**Exercise objective**:
Set down every line from the one containing "simple list. It’s" through the last line of the records below, exactly as written, and leave out the pictures.

**Records shown**:
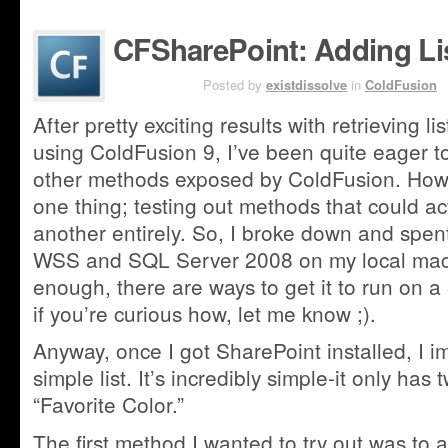
CFSharePoint: Adding Li
AUG 2ND
Posted by
existdissolve
in
ColdFusion
After pretty exciting results with retrieving l
using ColdFusion 9, I’ve been quite eager to
other methods exposed by ColdFusion. Howeve
one thing; testing out methods that could ac
another entirely. So, I broke down and spent
WSS and SQL Server 2008 on my local machi
enough, there are ways to get it to run on a
if you’re curious how, let me know ;).
Anyway, once I got SharePoint installed, I 
simple list. It’s incredibly simple-it only has t
“Favorite Color.”
The first method I wanted to try out was to add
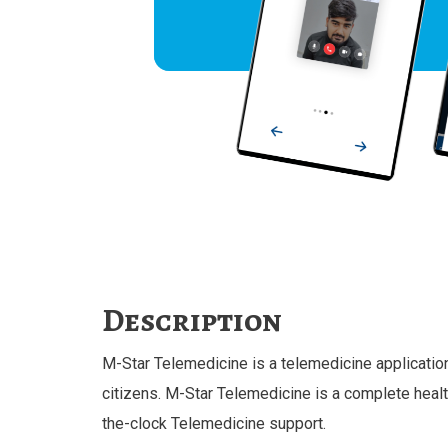
Description
M-Star Telemedicine is a telemedicine application s
citizens. M-Star Telemedicine is a complete healt
the-clock Telemedicine support.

**Exercise result**:
simple list. It’s incredibly simple-it only has t
“Favorite Color.”
The first method I wanted to try out was to add
Description
M-Star Telemedicine is a telemedicine application s
citizens. M-Star Telemedicine is a complete healt
the-clock Telemedicine support.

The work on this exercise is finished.